Fragments from chapter one of “An introduction to ontology learning”, Lehmann and Volker, 2014

  • Ontology learning approaches are as heterogeneous as the sources of data on the web, and as different from one another as the types of knowledge representations called “ontologies”
  • no general agreement on which requirements the formal representation needs to satisfy in order to be appropriately be called an ontology. Depending on the particular point of view, ontologies can be simple dictionaries, taxonomies, thesauri, or richly axiomatized top-level formalisations
  • Ontologies play a central role in data and knowledge integration. By providing a shared schema, they facilitate query answering and reasoning over disparate data sources
  • However, the construction of ontologies is a highly expensive task which crucially hinges on the availability of scarce expert resources [39]. In order to build a formal ontology for a particular domain of interest, for instance, specialized domain knowledge needs to be acquired and formalized in a way that automated inference will yield the expected results. This goal can only be achieved if domain experts collaborate with skilled ontology engineers familiar with the theory and practice of knowledge representation – and once the ontology has been constructed, evolving knowledge and application requirements will demand for continuous maintenance efforts [[reference 39 is: Elena Simperl, Tobias Buerger, Simon Hangl, Stephan Woelger, and Igor Popov. Ontocom: A reliable cost estimation method for ontology development projects. Web Semantics: Science, Services and Agents on the World Wide Web, 16(0):1 – 16, 2012]]
  • One grouping: Ontology Learning from Text mostly focuses on the automatic or semi-automatic generation of lightweight taxonomies by means of text mining and information extraction. Many of the methods used in ontology learning from text (e.g. lexicosyntactic patterns for hyponymy detection or named-entity classification) are inspired by previous work in the field of computational linguistics, essentially designed in order to facilitate the acquisition of lexical information from corpora. Some ontology learning approaches do not derive schematic structures, but focus on the data level. Such ontology population methods derive facts from text. A popular example is the Never-Ending Language Learning (NELL) project [10], which reads the web to add statements to its knowledge base and improves its performance over time, e.g. via user feedback.

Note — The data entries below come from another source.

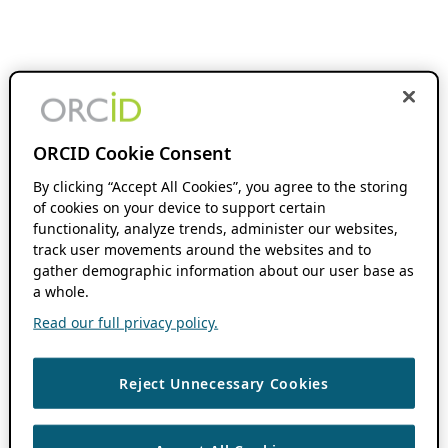
ORCID Cookie Consent
By clicking “Accept All Cookies”, you agree to the storing
of cookies on your device to support certain
functionality, analyze trends, administer our websites,
track user movements around the websites and to
gather demographic information about our user base as
a whole.
Read our full privacy policy.
Reject Unnecessary Cookies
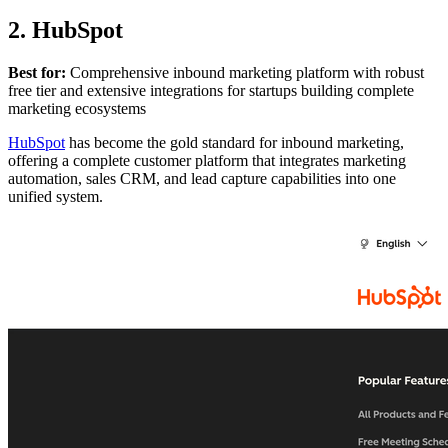
2. HubSpot
Best for:
Comprehensive inbound marketing platform with robust
free tier and extensive integrations for startups building complete
marketing ecosystems
HubSpot
has become the gold standard for inbound marketing,
offering a complete customer platform that integrates marketing
automation, sales CRM, and lead capture capabilities into one
unified system.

My reading, overall, is that the creation of ontologies remains a time consuming exercise for experts and a relatively unsolved problem for automated systems.


Other references:

2008, Ontology Engineering – The DOGMA Approach, Jarrar and Meersman,

Tutorial on Ontological Engineering: “Part 3: Advanced course of ontological engineering”, Riichiro Mizoguchi,



Fragment: Symbolic vs Sub-symbolic AI

The symbolic-AI camp models knowledge as specific, explicitly-represented objective facts that get manipulated by formal, repeatable rules, and the sub-symbolic or connectionist camp is all about building systems that adapt, in hard-to-analyze ways, to perform actions and anticipate things in a way that seems to demonstrate knowledge but where the knowledge itself can’t easily be understood or extracted as a list of explicit facts or rules.